The old adage that ‘prevention is better than cure’ certainly holds true for collections. Protecting collections from damage is a vital part of the work that goes on behind the scenes at the National Museum of Australia.
Preventive conservation requires a continuous cycle of work involving expertise from the Museum’s Conservation, Registration and Facilities staff.
Providing stable storage conditions
All items in the Museum’s collection will deteriorate over time – this is a natural process but we can slow the rate of deterioration in many ways. Providing stable storage conditions appropriate to the types of materials in the collection is a first line of defence.
Not all objects require the same storage conditions, so it is important to understand the materials that make up each object in order to place them in their optimum storage environment. The Museum has a range of storage environments in its main building and off-site repositories and these have to be maintained and monitored.
Materials analysis
Given the different characteristics of different materials, it is important that conservators know what they are dealing with. This is where various analytical techniques come to the fore.
X-ray fluorescence
X-ray fluorescence (XRF) provides information about what elements are present in a material. It is a non-destructive technique for identifying metals and investigating the composition of materials such as paints, glass and ceramics.
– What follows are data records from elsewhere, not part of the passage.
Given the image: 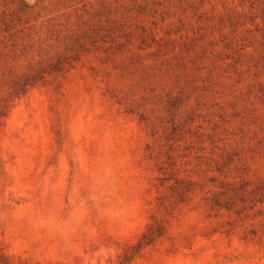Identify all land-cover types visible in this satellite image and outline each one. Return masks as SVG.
I'll use <instances>...</instances> for the list:
<instances>
[{"label": "rangeland", "instance_id": "1", "mask_svg": "<svg viewBox=\"0 0 264 264\" xmlns=\"http://www.w3.org/2000/svg\"><path fill=\"white\" fill-rule=\"evenodd\" d=\"M0 108V264H264V0H0Z\"/></svg>", "mask_w": 264, "mask_h": 264}, {"label": "trees", "instance_id": "2", "mask_svg": "<svg viewBox=\"0 0 264 264\" xmlns=\"http://www.w3.org/2000/svg\"><path fill=\"white\" fill-rule=\"evenodd\" d=\"M56 71H61V66L58 70ZM30 85V82L28 80H25L24 84H21L19 86V89L17 90L16 94L17 95H22L23 93L26 92L27 86ZM5 116V112L3 108H0V124L2 118ZM153 227H149L147 232L143 235L141 240L139 241L137 247L142 248L143 246L150 245L151 243L154 242V240L158 237H160L162 234L160 232H154L152 231Z\"/></svg>", "mask_w": 264, "mask_h": 264}]
</instances>
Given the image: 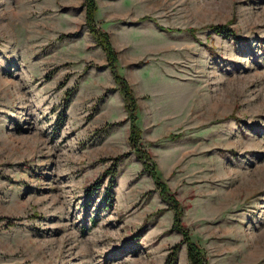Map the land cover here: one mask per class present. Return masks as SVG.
<instances>
[{"label":"rangeland","instance_id":"obj_1","mask_svg":"<svg viewBox=\"0 0 264 264\" xmlns=\"http://www.w3.org/2000/svg\"><path fill=\"white\" fill-rule=\"evenodd\" d=\"M188 246L264 264V0H0V264Z\"/></svg>","mask_w":264,"mask_h":264},{"label":"trees","instance_id":"obj_2","mask_svg":"<svg viewBox=\"0 0 264 264\" xmlns=\"http://www.w3.org/2000/svg\"><path fill=\"white\" fill-rule=\"evenodd\" d=\"M215 30L219 34H223V33L226 34L229 31L228 29H226L224 27H216ZM231 35H233V34H230L228 36H231ZM115 175H116V173L110 174L109 179L113 180L115 178ZM112 180H110V182H112ZM109 187H110V185H109ZM109 187L106 189V193H105V197H104V201L108 202V203L110 202V198H111V192H110L111 189ZM98 190H99L98 185L94 184V185L90 186L89 189L86 191L87 193H89V195H87V196L94 194ZM177 250L178 249H175L174 252H172L171 255L167 257L164 264H174L175 263ZM197 257H198V255L196 254V252H192L190 246H188V259H189V261L192 264H198Z\"/></svg>","mask_w":264,"mask_h":264}]
</instances>
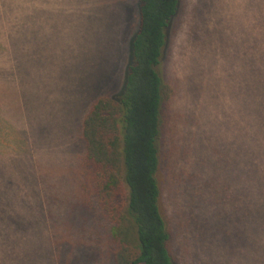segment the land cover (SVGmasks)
Listing matches in <instances>:
<instances>
[{"label": "rangeland", "instance_id": "1", "mask_svg": "<svg viewBox=\"0 0 264 264\" xmlns=\"http://www.w3.org/2000/svg\"><path fill=\"white\" fill-rule=\"evenodd\" d=\"M43 8L0 0V264H114L81 127L96 99L124 87L139 0ZM167 36L158 177L170 251L177 264H264V225L246 210L257 194L237 173L240 138L257 136L264 0H181Z\"/></svg>", "mask_w": 264, "mask_h": 264}, {"label": "trees", "instance_id": "2", "mask_svg": "<svg viewBox=\"0 0 264 264\" xmlns=\"http://www.w3.org/2000/svg\"><path fill=\"white\" fill-rule=\"evenodd\" d=\"M30 1L38 9L46 5L49 9H74V0ZM180 2L139 0V28L131 43L124 87L117 96L96 99L82 122L83 164L90 168L93 182L90 192L112 223L111 234L116 245L107 252L114 264H177L169 247L171 232L161 206L158 176L163 157L162 104L168 96L160 67L167 31ZM263 69L264 65L256 62L254 70ZM253 85V105L260 111L255 114L254 124L258 127L252 126L257 136L250 135L245 141L240 138L237 173L246 180L247 185L245 181L242 185L249 189V196L254 190L257 194L247 198L252 207L246 210L260 228L264 225V112L259 108L264 109V75L256 74ZM257 138L262 142V162L254 155ZM168 146L175 181V159L180 153L173 140ZM236 197L239 201V196ZM236 211L244 212L239 203ZM257 223L255 232H259ZM130 230L133 241L128 238Z\"/></svg>", "mask_w": 264, "mask_h": 264}]
</instances>
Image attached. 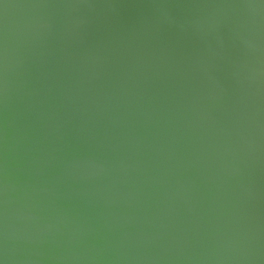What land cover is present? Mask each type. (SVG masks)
Listing matches in <instances>:
<instances>
[{"label": "water", "instance_id": "obj_1", "mask_svg": "<svg viewBox=\"0 0 264 264\" xmlns=\"http://www.w3.org/2000/svg\"><path fill=\"white\" fill-rule=\"evenodd\" d=\"M0 264H264V0H0Z\"/></svg>", "mask_w": 264, "mask_h": 264}]
</instances>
When a test piece is bombarded with high-energy beams from an XRF machine, it gives out secondary X-rays that provide a unique ‘fingerprint’ of the elements making up the material.
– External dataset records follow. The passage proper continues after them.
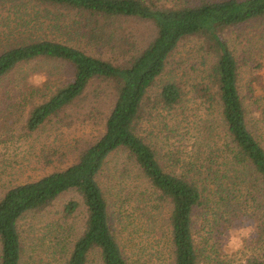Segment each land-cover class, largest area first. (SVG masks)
I'll return each mask as SVG.
<instances>
[{"label": "trees", "instance_id": "obj_1", "mask_svg": "<svg viewBox=\"0 0 264 264\" xmlns=\"http://www.w3.org/2000/svg\"><path fill=\"white\" fill-rule=\"evenodd\" d=\"M8 3H37L74 14L80 37L88 39L97 50L107 48L115 55L107 60L103 54L93 56L47 39H31L29 43L6 40L0 53V81L18 67L37 60L55 61L67 68L64 80H47L35 91L40 102L29 113L27 132L39 131L72 106L94 81L113 86L116 102L106 119L105 133L75 164L17 185L0 200V264H22L26 249L19 228L22 219L47 210L71 192L80 201H68L61 218L50 224L34 261L92 264L94 258L99 264H130L113 232L109 203L98 180L110 156L120 150L137 163L158 203L171 207L172 263L210 264L211 253L216 254L218 249L210 241L217 237L197 241L195 212L200 208H222L238 219L240 215L236 214L246 211L245 205L264 195V147L248 127L239 63L224 37L228 29L264 18V0H188L177 8H162L155 0H0V7ZM123 19L152 24L156 31L152 42L144 49L129 43L122 33ZM4 30V35L15 36L10 24L3 26ZM192 38L203 42L208 61L207 70L197 75L195 72L188 86L178 78L180 66L173 58L180 44ZM172 62L175 68L170 70ZM162 78L166 79L157 87ZM155 87L156 92L150 95ZM249 91L257 93L252 83ZM186 102L199 103L208 113L218 111L226 143L213 149L195 142L198 149L192 151L173 145L165 155L166 168L142 134L141 125L147 115L150 122L164 112L173 115L179 110L182 114L192 111ZM202 125L212 131L209 120H203ZM82 205L86 219L77 236L72 222ZM214 213L217 218L223 217ZM211 262L222 264L217 254ZM247 264L264 261L250 260Z\"/></svg>", "mask_w": 264, "mask_h": 264}, {"label": "rangeland", "instance_id": "obj_2", "mask_svg": "<svg viewBox=\"0 0 264 264\" xmlns=\"http://www.w3.org/2000/svg\"><path fill=\"white\" fill-rule=\"evenodd\" d=\"M187 1L155 0L162 8H177ZM75 19L77 17L74 14L48 5L8 3L0 7V53L4 51L6 40L29 43L31 39H47L72 45L93 56L103 54L104 59H114L115 55H111L107 48L97 50L88 39L80 37ZM121 23L123 36L139 49L146 48L156 35L150 23L137 19H123ZM7 24L12 26L15 36L4 35L6 30L3 31V26ZM224 37L239 63V85L248 127L264 147V18L228 29ZM120 57L123 58V55ZM205 58L208 59V56L199 38L182 42L173 58L180 66L178 78H182L188 86L192 84L195 72L197 75L207 70L208 60ZM174 68L172 62L169 69ZM66 72L67 68L61 63L37 60L18 67L0 81V200L17 185L66 170L105 133L106 119L116 102V92L113 86L101 81L92 82L80 99L51 118L39 131L27 132L25 126L29 113L40 102V97L34 94L38 87L29 83V77L40 73L47 77L46 81L57 83L65 79ZM255 78L258 81L255 82ZM163 79L166 78H162L157 87H160ZM251 83L257 89L256 95L249 91ZM156 90L155 87L150 95ZM253 96H257V100ZM199 103L186 102L189 108L193 107L186 114L180 110L173 115L164 112L150 122L147 115L141 125L142 134L144 132L143 135L154 146L159 161L166 168L165 155L173 145L192 151L198 149L195 142L210 145L213 149L226 143V132L218 111L208 113ZM203 120L210 121L211 132L204 129ZM98 180L109 203L113 232L128 262L173 264L169 225L171 207L158 203L155 191L129 154L123 150L112 154ZM73 198L80 201L74 193H66L47 210L22 219L19 228L26 247L22 264H40L34 260L40 254L41 241L48 233L47 228L61 218L65 205ZM244 208L246 211L236 214L240 215L238 219L222 208H200L194 214L197 241L217 237L210 243H216V254L222 264H239L241 260L246 261V264L250 260L264 261V195ZM215 211L223 217L217 218ZM85 219L86 210L82 205L72 222L75 235L82 233ZM249 226L253 231L245 239L244 248L229 256L225 245L230 229ZM216 254L211 253V261L216 258ZM211 261L209 263L213 264ZM92 264L99 263H95L93 258Z\"/></svg>", "mask_w": 264, "mask_h": 264}, {"label": "clouds", "instance_id": "obj_3", "mask_svg": "<svg viewBox=\"0 0 264 264\" xmlns=\"http://www.w3.org/2000/svg\"><path fill=\"white\" fill-rule=\"evenodd\" d=\"M46 79V76L37 73L29 77V83L33 86L39 87L46 81ZM252 231L253 229L250 226L230 229L227 236V243L225 245V251L229 256L239 253L244 248L245 239L249 237ZM239 264H246V261L241 260L239 261Z\"/></svg>", "mask_w": 264, "mask_h": 264}]
</instances>
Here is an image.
X-ray fluorescence can also be used to check for the presence of hazardous elements such as mercury and arsenic. It can also be used to authenticate an object’s age or origin by looking at its composition.
Micro-fading
High-tech systems are also used to determine display periods for light sensitive objects. The Museum has done extensive work on micro-fading to better understanding the fading characteristics of objects.
This involves exposing objects to a very small pinpoint of infrared light. The results allow conservators to make more accurate predictions about the fading rate of objects if they are kept on display.
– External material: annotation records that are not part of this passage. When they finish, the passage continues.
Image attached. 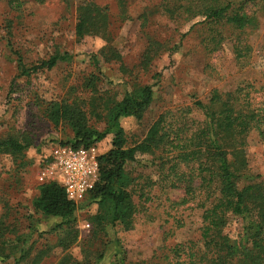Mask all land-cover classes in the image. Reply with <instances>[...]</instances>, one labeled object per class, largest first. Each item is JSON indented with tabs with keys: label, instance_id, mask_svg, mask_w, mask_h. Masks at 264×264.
<instances>
[{
	"label": "rangeland",
	"instance_id": "obj_1",
	"mask_svg": "<svg viewBox=\"0 0 264 264\" xmlns=\"http://www.w3.org/2000/svg\"><path fill=\"white\" fill-rule=\"evenodd\" d=\"M81 1L47 0L39 4L26 0L15 9L8 0H0V137L20 132L27 133L33 140L23 160L16 162L8 155H0V217L6 218L14 235L15 232L29 234L31 229L36 230L26 246L33 247L31 259L48 251L40 264H58L66 253L82 264L90 255L96 261L99 257L96 254L104 253L95 264H115L111 243L118 238L126 250L128 264L157 262L173 245L200 240L203 209L198 207L197 201L181 204L185 195L182 189L170 190L161 186L160 172L151 166L150 155L138 156V163L128 167L138 178L139 189L146 187L143 196L139 191L135 197L139 208L132 230L109 228L106 234L93 237L90 218L96 214L98 206L86 196L78 202L76 228L79 235L68 251L57 246L58 232L39 235V231H50L54 226L35 214L32 207L42 183L40 169L52 149L73 135L69 127H55L48 121L40 103L71 100L78 96L87 98L84 88L91 76L99 78L101 93L116 95L118 99L134 82L154 85V101L144 118L141 121L123 118L121 121L129 146L142 141L161 115L168 117V121L173 118L189 124L202 121V112L195 103H207L214 90L232 93L253 85V96L260 103L264 100L261 89L264 80L261 1L246 4L250 13L257 11L259 27L248 30L241 37L242 45L250 46L242 59L233 50L236 35L232 34H226L218 51L207 53L205 27L197 24L198 19L172 18L161 7L164 0H89L107 8L110 38L107 41L101 36H87L78 40L75 26ZM154 40L165 44L167 50L145 71L141 68V58L149 42ZM105 46L115 49L123 63L111 57L105 61L101 54ZM14 51L21 53L28 66L38 65L58 52L69 54L71 60L60 62L52 70L40 69L29 77H19ZM93 55L99 57L100 71ZM122 64L131 72L125 73ZM98 128L103 130L104 124ZM98 147L100 154L109 151L112 136L98 143ZM247 152L252 173L264 175V140L256 132L249 135ZM147 177L158 183L149 187ZM238 229L234 220L227 232L235 237ZM0 264L5 263L0 260Z\"/></svg>",
	"mask_w": 264,
	"mask_h": 264
},
{
	"label": "trees",
	"instance_id": "obj_2",
	"mask_svg": "<svg viewBox=\"0 0 264 264\" xmlns=\"http://www.w3.org/2000/svg\"><path fill=\"white\" fill-rule=\"evenodd\" d=\"M25 1L8 0V4L18 9ZM34 1L44 4L47 0ZM249 1L256 0H241L238 4L235 0H164L161 7L172 18L198 19L197 24L207 30L204 41L209 54L219 50L226 34L236 35L233 50L242 59L250 46L242 45L241 37L248 30L259 27L257 11L250 13L246 9ZM258 1L264 12V0ZM110 34L107 8L93 1H81L75 26L78 40L101 36L108 41ZM165 48L163 43L150 41L142 55L141 68L148 70L167 50ZM14 52L19 77H29L40 69L52 70L60 62L71 60L69 54L58 52L38 65L28 66L21 53ZM101 54L105 61L111 57L123 63L122 57L110 46H105ZM98 58L97 55L92 57L100 71ZM121 68L125 73L131 72L123 64ZM98 82L96 76L87 79L84 88L87 98L78 96L40 103L45 118L55 127L65 125L71 129L73 135L60 142L61 145L87 148L112 136L111 149L100 154L98 159L99 179L87 195L98 206L96 214L90 218L93 237L106 234L109 228L121 227L125 231L134 228L139 208L135 197L139 191L143 196L146 187L139 189L138 178L128 167L138 163V156L150 155L151 166L160 172L161 186L182 189L185 195L181 204L199 202L203 224L200 240L173 245L162 259L148 264H264V175L252 173L247 152L252 132L264 140V100L257 103L253 96L254 86L247 85L232 93L214 90L207 103H195L203 119L194 124L174 118L168 121V117L161 115L142 141L129 146L121 121L123 118L138 121L144 118L154 101V85L134 82L118 99L116 95L101 93ZM262 83L264 91V80ZM102 123L104 129L100 130L98 126ZM32 145L33 140L27 133H9L0 137V155H8L18 162ZM146 181L149 187L158 183L150 177ZM38 189L33 211L54 224L53 229L39 231V235L58 232L57 246L68 251L79 235L76 228L79 205L67 198L58 182L41 183ZM200 196L204 197L200 199ZM234 220L239 226L235 237L227 232ZM33 231L36 230L14 235L6 218L1 216L0 260L5 264L10 261L12 264H40L48 251L30 258L33 247H27L26 243ZM111 245L115 264H128L122 241L115 239ZM98 255L97 262L104 253ZM90 256L83 264H95ZM58 264L82 263L66 253Z\"/></svg>",
	"mask_w": 264,
	"mask_h": 264
},
{
	"label": "built area",
	"instance_id": "obj_3",
	"mask_svg": "<svg viewBox=\"0 0 264 264\" xmlns=\"http://www.w3.org/2000/svg\"><path fill=\"white\" fill-rule=\"evenodd\" d=\"M98 145L73 148L57 144L40 169V180L58 182L70 201L78 204L95 187L99 179ZM89 226V225H87Z\"/></svg>",
	"mask_w": 264,
	"mask_h": 264
}]
</instances>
Collections 2010 series 14 May 2010
Risk management and light levels
Microscopes
Microscopes are used by conservators to identify materials and examine the structure of objects. Lower levels of magnification help to clarify features that can be seen with the naked eye. Under higher magnification, the fibres of paper become visible. In the case of a medal awarded to explorer Ludwig Leichhardt by London’s Royal Geographical Society in 1847, surface characteristics not visible to the naked eye were revealed.
Examination of objects under higher magnification requires careful interpretation. Scratches on a metal surface, for example, might result from the manufacturing process or alternatively be evidence of damage from vigorous polishing.
Debugging the collection
A very important aspect of preventive conservation work is the detection and elimination of insect and rodent activity. All items that come into the Museum’s collection are inspected for pests and hazards, and all collection areas are continuously monitored.
If there is evidence of insect activity or of the outbreak of mould, the Museum’s preventive officer isolates the affected collection items and determines the appropriate treatment to eliminate the offending organisms, while keeping the collection items intact.
Bad bugs
Insects can cause devastating damage to collections if not controlled.
Carpet beetles, borers, silverfish and case-making clothes moths can make a meal of museum objects, especially those made from fabric, paper, wood, feathers and leather.
Conservators treat infested objects, but they prefer to practise prevention by creating conditions that discourage insects from coming into the Museum in the first place.
Anoxic treatment
To treat insect infestation, objects are snap-frozen at –21°C or placed in an oxygen-free, or anoxic, chamber. The oxygen inside the chamber is replaced with nitrogen, causing the insects to suffocate. Anoxic treatment is used on objects that could be damaged if frozen, such as feathers, bone and electrical equipment.